Task goal: In the listing below, locate the lines that hold "down" and copy them.

Information supplied:
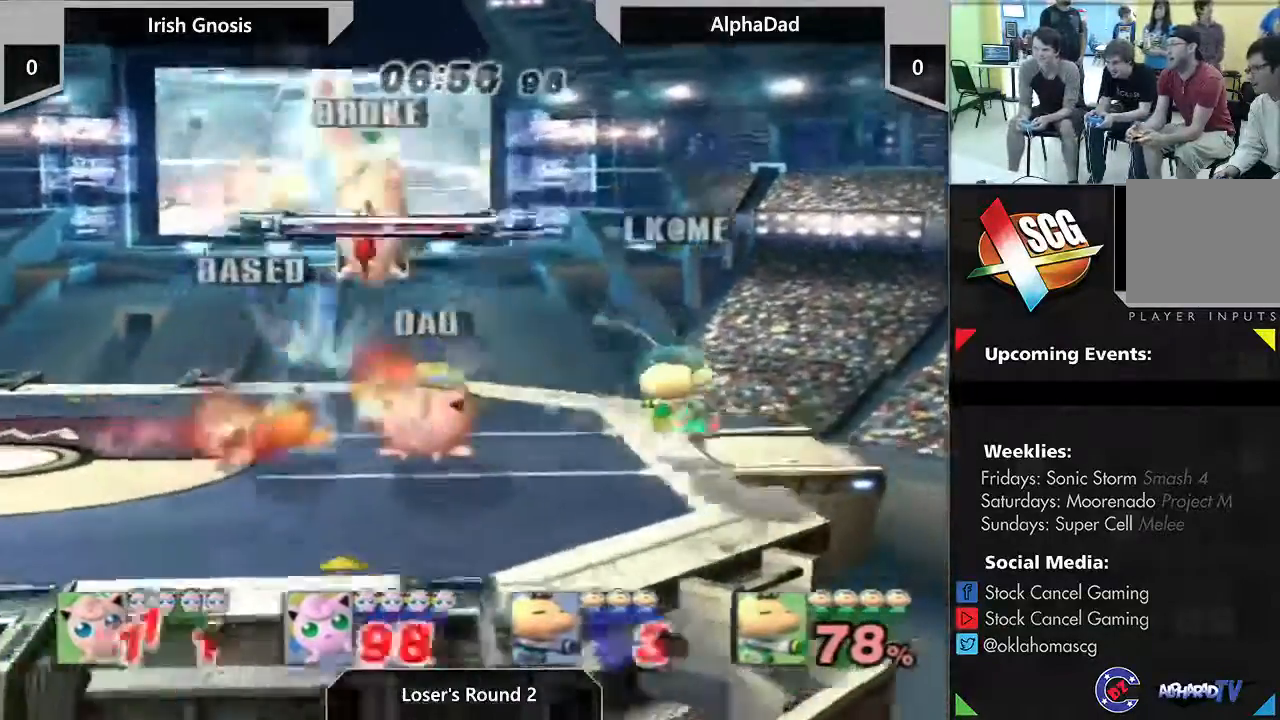
{"dt_ms": 500, "buttons": [], "left_stick": "left", "right_stick": "center", "events": [[100, "left_stick", "center"], [333, "left_stick", "left"]]}
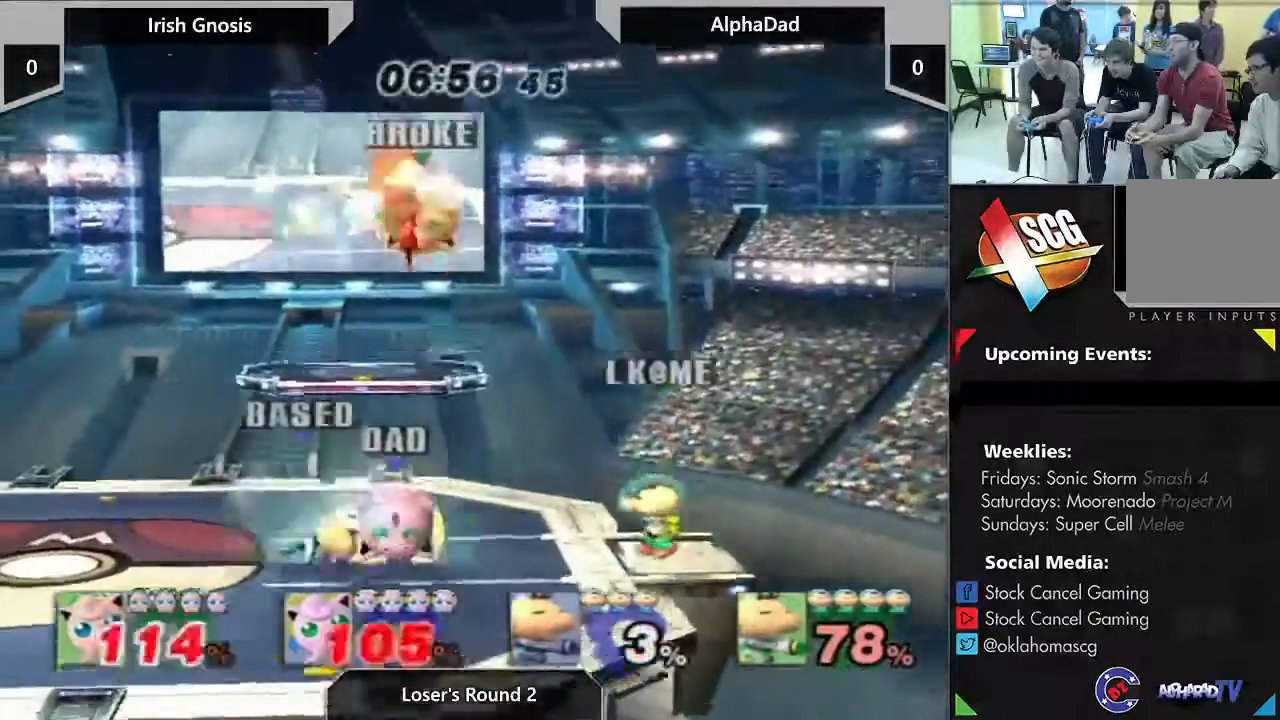
{"dt_ms": 500, "buttons": [], "left_stick": "up-right", "right_stick": "center", "events": [[100, "Y", "down"], [200, "Y", "up"], [467, "left_stick", "up-right"]]}
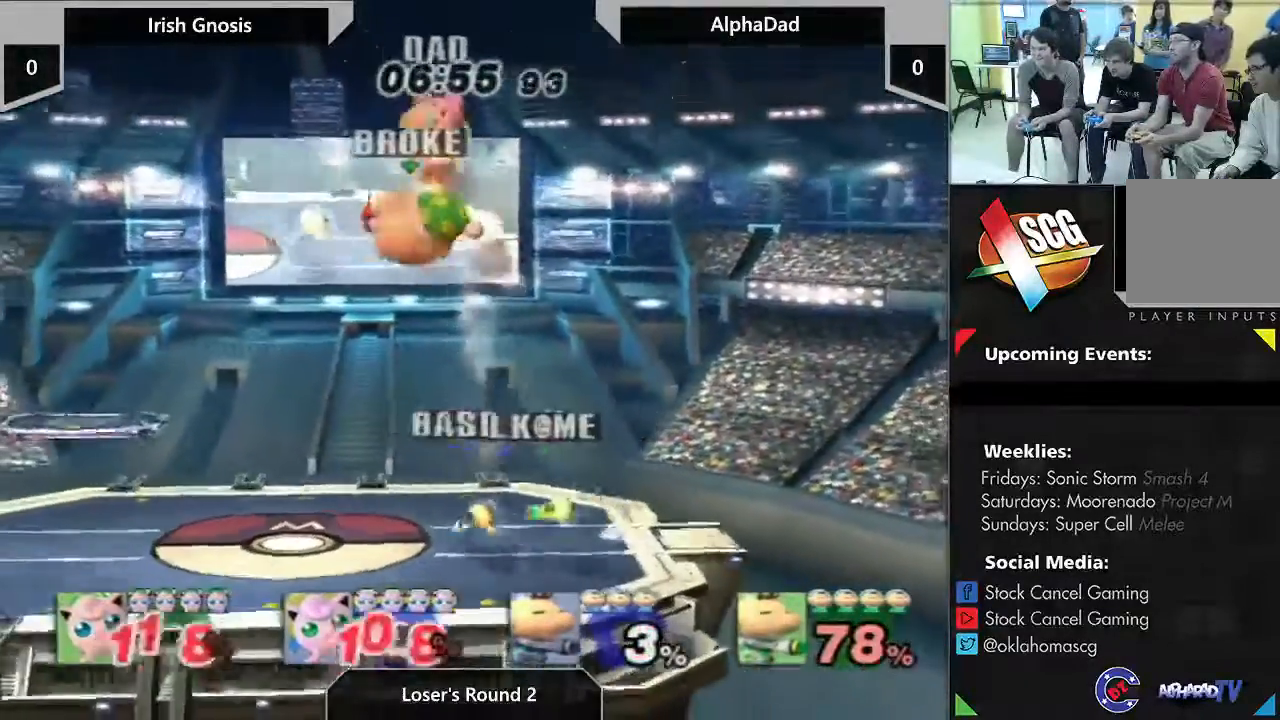
{"dt_ms": 500, "buttons": ["Y"], "left_stick": "up", "right_stick": "center", "events": [[17, "Y", "down"], [100, "left_stick", "up"], [250, "Y", "up"], [400, "Y", "down"]]}
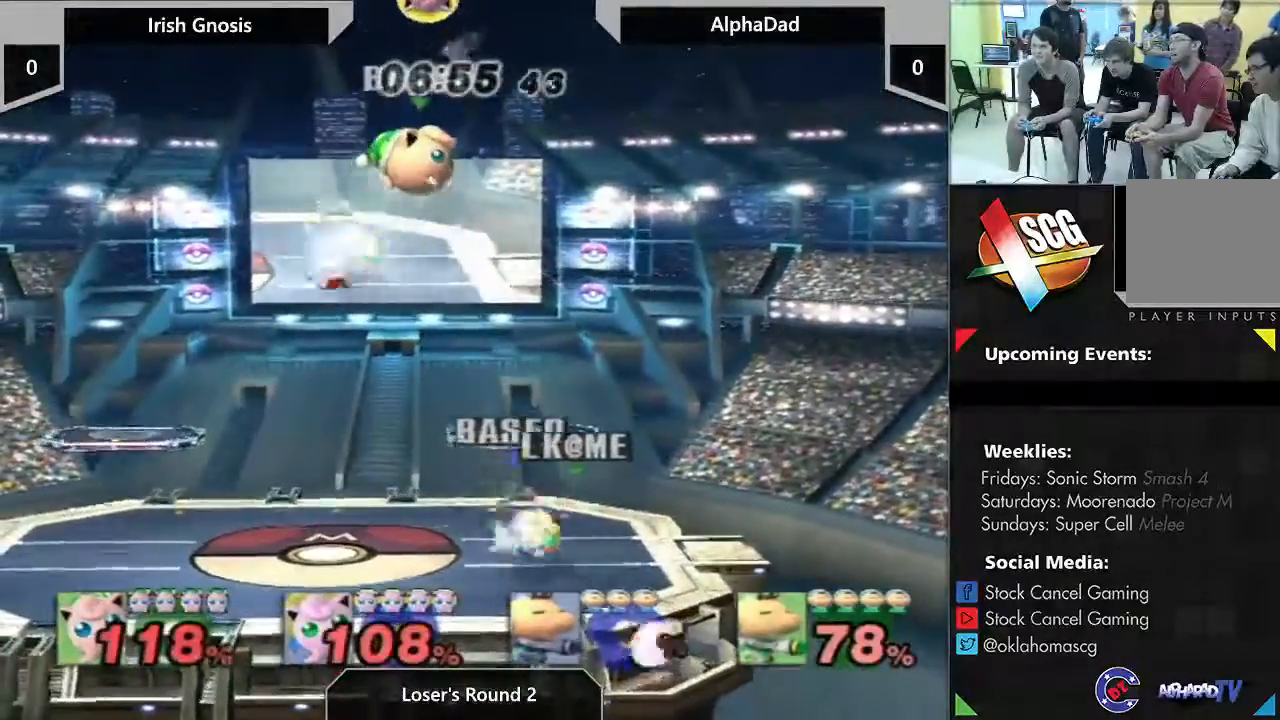
{"dt_ms": 500, "buttons": ["A", "Y"], "left_stick": "up", "right_stick": "center", "events": [[233, "A", "down"], [317, "X", "down"], [450, "X", "up"]]}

Task result:
{"dt_ms": 500, "buttons": [], "left_stick": "up-right", "right_stick": "center", "events": [[100, "Y", "down"], [200, "Y", "up"], [467, "left_stick", "up-right"]]}
{"dt_ms": 500, "buttons": ["Y"], "left_stick": "up", "right_stick": "center", "events": [[17, "Y", "down"], [100, "left_stick", "up"], [250, "Y", "up"], [400, "Y", "down"]]}
{"dt_ms": 500, "buttons": ["A", "Y"], "left_stick": "up", "right_stick": "center", "events": [[233, "A", "down"], [317, "X", "down"], [450, "X", "up"]]}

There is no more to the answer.